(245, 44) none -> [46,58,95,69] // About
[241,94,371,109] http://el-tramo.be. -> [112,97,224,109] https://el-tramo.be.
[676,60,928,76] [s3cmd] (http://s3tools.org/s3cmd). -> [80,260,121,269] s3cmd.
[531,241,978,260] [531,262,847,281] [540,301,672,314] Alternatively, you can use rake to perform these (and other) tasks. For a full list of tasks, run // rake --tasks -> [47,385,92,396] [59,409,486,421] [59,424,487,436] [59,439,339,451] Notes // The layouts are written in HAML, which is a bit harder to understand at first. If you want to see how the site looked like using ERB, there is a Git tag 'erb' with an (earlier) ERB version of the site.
* * *
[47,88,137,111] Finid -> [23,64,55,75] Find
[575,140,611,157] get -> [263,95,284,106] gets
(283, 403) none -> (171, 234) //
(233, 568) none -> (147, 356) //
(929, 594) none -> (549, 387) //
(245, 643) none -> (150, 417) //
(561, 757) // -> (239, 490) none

# [Required action]
Starting with the line with "[241,94,371,109] http://el-tramo.be. ->" above and going on through the line with "[531,241,978,260] [531,262,847,281] [540,301,672,314]", transcribe every line exactly, both ends included, and add nothing.

# [Exercise result]
[241,94,371,109] http://el-tramo.be. -> [112,97,224,109] https://el-tramo.be.
[676,60,928,76] [s3cmd] (http://s3tools.org/s3cmd). -> [80,260,121,269] s3cmd.
[531,241,978,260] [531,262,847,281] [540,301,672,314] Alternatively, you can use rake to perform these (and other) tasks. For a full list of tasks, run // rake --tasks -> [47,385,92,396] [59,409,486,421] [59,424,487,436] [59,439,339,451] Notes // The layouts are written in HAML, which is a bit harder to understand at first. If you want to see how the site looked like using ERB, there is a Git tag 'erb' with an (earlier) ERB version of the site.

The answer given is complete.